Copy every entry below line for line, changing nothing.

━━ Record extracts ━━

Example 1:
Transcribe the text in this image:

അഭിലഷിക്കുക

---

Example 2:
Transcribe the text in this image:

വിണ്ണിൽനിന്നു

━━━

Correct result:
Example 1:
Transcribe the text in this image:

അഭിലഷിക്കുക

---

Example 2:
Transcribe the text in this image:

വിണ്ണിൽനിന്നു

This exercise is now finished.